Kasowitz, Benson, Torres & Friedman guided MBIA Inc. through many of its legal battles stemming from the financial crisis. Can the firm now help MBIA recoup millions of dollars in legal fees from its insurers?
MBIA sued a trio of insurers—Certain Underwriters at Lloyd’s of London, Lexington Insurance Company, and Wirrtembergische Versicherung AG—on Friday in U.S. district court in Manhattan. The complaint, filed by Kasowitz Benson’s Robin Cohen. alleges that the insurers are liable for breach of contract because they’ve refused to cover legal costs incurred by MBIA in recent years, including “tens of millions of dollars” spent in a high-profile court fight over MBIA’s 2009 restructuring.
Since 1973, MBIA has provided financial guaranty insurance to investors in municipal bonds. MBIA later began insuring collateralized debt obligations and other financial products cooked up during the mortgage boom. In the wake of the subprime meltdown in 2007 and 2008, MBIA was stuck covering investor losses. With the approval of New York’s insurance regulator, MBIA spun off its older, healthier municipal insurance business into National Public Finance Guarantee Corporation in 2009, leaving behind its troubled structured finance division under the MBIA name.
Plenty of litigation has plagued MBIA since the economic downturn. Beginning in 2008, municipal governments sued the company, alleging that it required them to buy worthless bond insurance. Municipalities also brought suits alleging that MBIA and other financial institutions fixed the price of municipal derivatives. And 18 leading financial institutions, including Bank of America Corporation, sued MBIA over its restructuring, alleging that it was a fraudulent conveyance intended to shield assets from claimants.
MBIA has settled some of those cases and prevailed in others. Its most notable victory was a March 2013 ruling from a New York judge that the restructuring was lawful. By the time the ruling came down, BofA and Societe Generale SA were the only remaining defendants, and both settled instead of pursuing further appeals. Kasowitz Benson chairman Marc Kasowitz represented MBIA in the restructuring litigation. (See some of our prior coverage here, here and here.)

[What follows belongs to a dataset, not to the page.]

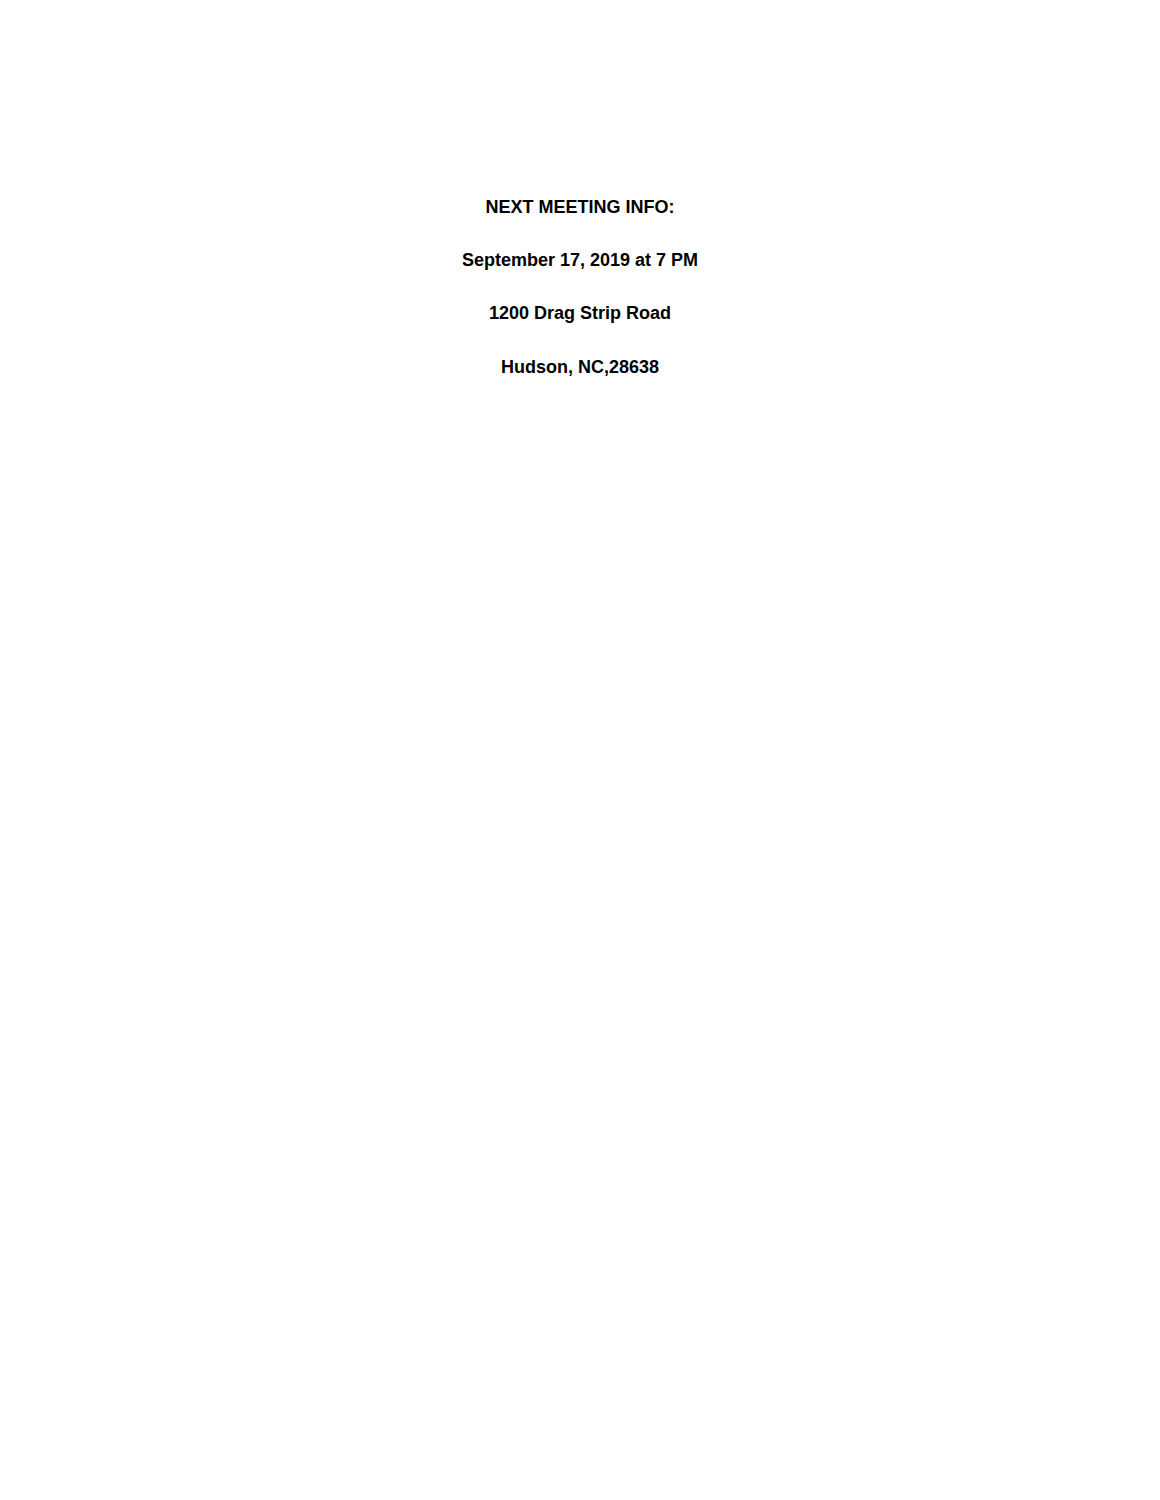NEXT MEETING INFO:
September 17, 2019 at 7 PM
1200 Drag Strip Road
Hudson, NC,28638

In Friday’s complaint, MBIA argues that it was entitled to up-front lump payments from the insurers to cover its enormous legal fees. According to MBIA, the underwriters stalled, arguing that they weren’t required to pay up until the cases concluded. Now that MBIA has reached settlements or won favorable rulings, the underwriters are refusing to pay “on the supposed basis that they are not obligated to pay MBIA on any underlying claim until all related underlying claims, including separately litigated lawsuits that were filed years after the initial lawsuits, have been resolved.”
A Lexington Insurance spokesperson didn’t return an email seeking comment.